La Capitale sénégalaise est comme je me l’imaginais : grande, tumultueuse et polluée. Un contraste saisissant avec le Lac Rose.

J’élis domicile au Cercle de Voile (CVD) où, moyennant la modique somme de 2000 CFA (3 euros) par jour, j’ai le droit de planter ma tente et de bénéficier des sanitaires/cuisine. Quelques tentatives de sortie pour visiter la ville m’ont confirmé que je n’aime pas Dakar et je passe donc le plus clair de mon temps dans le club qui ressemble à un village de résistants gaulois au milieu de l’empire romain. Je reste en compagnie de marins, à écouter leurs histoires de voyages. Leurs récits me donnent des idées pour un avenir lointain et … imminent, car sans plus attendre je saisis l’opportunité qui se présente à moi, en la personne de Luc, voyageant seul sur son voilier de 11 mètres et devant partir en Casamance prochainement, à 150 miles nautiques vers le sud.

Le temps de quelques semaines, Cyclafrica deviendra Voilafrica.

Je décide de laisser le vélo au CVD et j’achète un sac à dos qui me permettra de visiter plus aisément la Casamance dont certains recoins sont inaccessibles pour un cycliste.

La traversée est physiquement éprouvante. Nous naviguons 50 heures avant d’arriver au village de Dioga, à l’embouchure du fleuve, nous relayant pour barrer non-stop, vu qu’il n’y a pas de pilote automatique et que le régulateur d’allure est rendu trop imprécis par les imposantes vagues.

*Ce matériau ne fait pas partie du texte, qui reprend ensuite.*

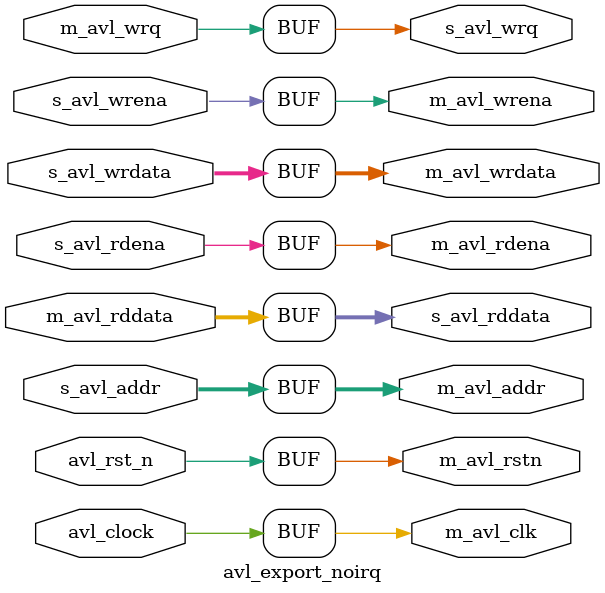
<source format=sv>
/****************************************************************************
 * avl_export.sv
 ****************************************************************************/

module avl_export_noirq#
(
  parameter int pADDR_WIDTH = 8,
  parameter int pDATA_WIDTH = 32
)(
  // -- Associated clock and reset signals
  input logic avl_clock,
  input logic avl_rst_n,

  // -- Slave interface
  input logic [pADDR_WIDTH-1:0] s_avl_addr,
  input logic s_avl_wrena,
  input logic [pDATA_WIDTH-1:0] s_avl_wrdata,
  input logic s_avl_rdena,
  output logic [pDATA_WIDTH-1:0] s_avl_rddata,
  output wire s_avl_wrq,

  // -- Master interface
  output logic m_avl_clk,
  output logic m_avl_rstn,
  output logic [pADDR_WIDTH-1:0] m_avl_addr,
  output logic m_avl_wrena,
  output logic [pDATA_WIDTH-1:0] m_avl_wrdata,
  output logic m_avl_rdena,
  input logic [pDATA_WIDTH-1:0] m_avl_rddata,
  input logic m_avl_wrq
);

assign m_avl_clk = avl_clock;
assign m_avl_rstn = avl_rst_n;
assign m_avl_addr = s_avl_addr;
assign m_avl_wrena = s_avl_wrena;
assign m_avl_wrdata = s_avl_wrdata;
assign m_avl_rdena = s_avl_rdena;
assign s_avl_rddata = m_avl_rddata;
assign s_avl_wrq = m_avl_wrq;

endmodule

</source>
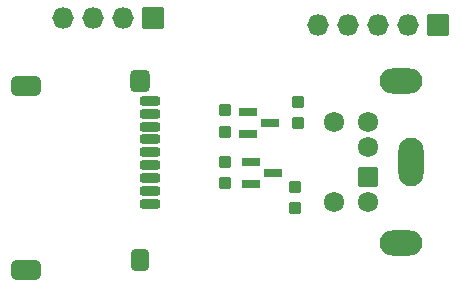
<source format=gts>
%TF.GenerationSoftware,KiCad,Pcbnew,6.0.7*%
%TF.CreationDate,2022-09-21T21:00:50-05:00*%
%TF.ProjectId,keyboardPCBv2,6b657962-6f61-4726-9450-434276322e6b,rev?*%
%TF.SameCoordinates,Original*%
%TF.FileFunction,Soldermask,Top*%
%TF.FilePolarity,Negative*%
%FSLAX46Y46*%
G04 Gerber Fmt 4.6, Leading zero omitted, Abs format (unit mm)*
G04 Created by KiCad (PCBNEW 6.0.7) date 2022-09-21 21:00:50*
%MOMM*%
%LPD*%
G01*
G04 APERTURE LIST*
G04 Aperture macros list*
%AMRoundRect*
0 Rectangle with rounded corners*
0 $1 Rounding radius*
0 $2 $3 $4 $5 $6 $7 $8 $9 X,Y pos of 4 corners*
0 Add a 4 corners polygon primitive as box body*
4,1,4,$2,$3,$4,$5,$6,$7,$8,$9,$2,$3,0*
0 Add four circle primitives for the rounded corners*
1,1,$1+$1,$2,$3*
1,1,$1+$1,$4,$5*
1,1,$1+$1,$6,$7*
1,1,$1+$1,$8,$9*
0 Add four rect primitives between the rounded corners*
20,1,$1+$1,$2,$3,$4,$5,0*
20,1,$1+$1,$4,$5,$6,$7,0*
20,1,$1+$1,$6,$7,$8,$9,0*
20,1,$1+$1,$8,$9,$2,$3,0*%
G04 Aperture macros list end*
%ADD10RoundRect,0.297500X-0.237500X0.250000X-0.237500X-0.250000X0.237500X-0.250000X0.237500X0.250000X0*%
%ADD11RoundRect,0.210000X-0.587500X-0.150000X0.587500X-0.150000X0.587500X0.150000X-0.587500X0.150000X0*%
%ADD12RoundRect,0.235000X0.625000X0.175000X-0.625000X0.175000X-0.625000X-0.175000X0.625000X-0.175000X0*%
%ADD13RoundRect,0.460000X0.400000X0.500000X-0.400000X0.500000X-0.400000X-0.500000X0.400000X-0.500000X0*%
%ADD14RoundRect,0.460000X0.800000X0.400000X-0.800000X0.400000X-0.800000X-0.400000X0.800000X-0.400000X0*%
%ADD15RoundRect,0.410000X0.350000X0.550000X-0.350000X0.550000X-0.350000X-0.550000X0.350000X-0.550000X0*%
%ADD16RoundRect,0.297500X0.237500X-0.250000X0.237500X0.250000X-0.237500X0.250000X-0.237500X-0.250000X0*%
%ADD17RoundRect,0.060000X-0.800000X0.800000X-0.800000X-0.800000X0.800000X-0.800000X0.800000X0.800000X0*%
%ADD18C,1.720000*%
%ADD19O,3.620000X2.120000*%
%ADD20O,2.120000X4.120000*%
%ADD21RoundRect,0.060000X0.850000X-0.850000X0.850000X0.850000X-0.850000X0.850000X-0.850000X-0.850000X0*%
%ADD22O,1.820000X1.820000*%
G04 APERTURE END LIST*
D10*
%TO.C,R1*%
X64032500Y-39087500D03*
X64032500Y-40912500D03*
%TD*%
D11*
%TO.C,Q1*%
X59795000Y-39950000D03*
X59795000Y-41850000D03*
X61670000Y-40900000D03*
%TD*%
D12*
%TO.C,U1*%
X51507500Y-47800000D03*
X51507500Y-46700000D03*
X51507500Y-45600000D03*
X51507500Y-44500000D03*
X51507500Y-43400000D03*
X51507500Y-42300000D03*
X51507500Y-41200000D03*
X51507500Y-40100000D03*
X51507500Y-39000000D03*
D13*
X50654500Y-37350000D03*
D14*
X41004500Y-37750000D03*
X41004500Y-53350000D03*
D15*
X50654500Y-52501000D03*
%TD*%
D10*
%TO.C,R4*%
X57832500Y-44187500D03*
X57832500Y-46012500D03*
%TD*%
D16*
%TO.C,R2*%
X63832500Y-48112500D03*
X63832500Y-46287500D03*
%TD*%
D11*
%TO.C,Q2*%
X60095000Y-44175000D03*
X60095000Y-46075000D03*
X61970000Y-45125000D03*
%TD*%
D10*
%TO.C,R3*%
X57832500Y-39800000D03*
X57832500Y-41625000D03*
%TD*%
D17*
%TO.C,P1*%
X69932500Y-45500000D03*
D18*
X69932500Y-42900000D03*
X69932500Y-47600000D03*
X69932500Y-40800000D03*
X67132500Y-47600000D03*
X67132500Y-40800000D03*
D19*
X72782500Y-51050000D03*
X72782500Y-37350000D03*
D20*
X73582500Y-44200000D03*
%TD*%
D21*
%TO.C,J1*%
X75932500Y-32575000D03*
D22*
X73392500Y-32575000D03*
X70852500Y-32575000D03*
X68312500Y-32575000D03*
X65772500Y-32575000D03*
%TD*%
D21*
%TO.C,Screen1*%
X51732500Y-32000000D03*
D22*
X49192500Y-32000000D03*
X46652500Y-32000000D03*
X44112500Y-32000000D03*
%TD*%
M02*

</source>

Luc reste à Dioga où il a été adopté par la population depuis 2004. Après 48 heures de repos, il est temps de nous séparer et j’attrape au vol un catamaran de 14 mètres pour rallier Ziguinchor, à 30 miles nautiques de là. Jean-Jacques (le capitaine), Muriel (sa femme) et Christian (le mousse) sont de jeunes retraités qui projettent de traverser l’Atlantique avant la saison des pluies (juillet/août) à bord de leur palace flottant.

A Ziguinchor je retrouve Olivier dont j’ai fait la connaissance au CVD. C’est depuis son voilier que j’écris ces lignes. Il m’héberge à son bord pour deux nuits puis je retrouverai le plancher des vaches.

Je m’accorde de deux à trois semaines pour sillonner la région puis retourner à Dakar, j’ignore encore par quel moyen. Il sera alors temps d’enfourcher ma fidèle monture et poursuivre le voyage plus en accord avec le cahier des charges de Cyclafrica.

Petit bémol cependant : la saison des pluies qui va bientôt pointer son museau et risquer de contrarier ma progression.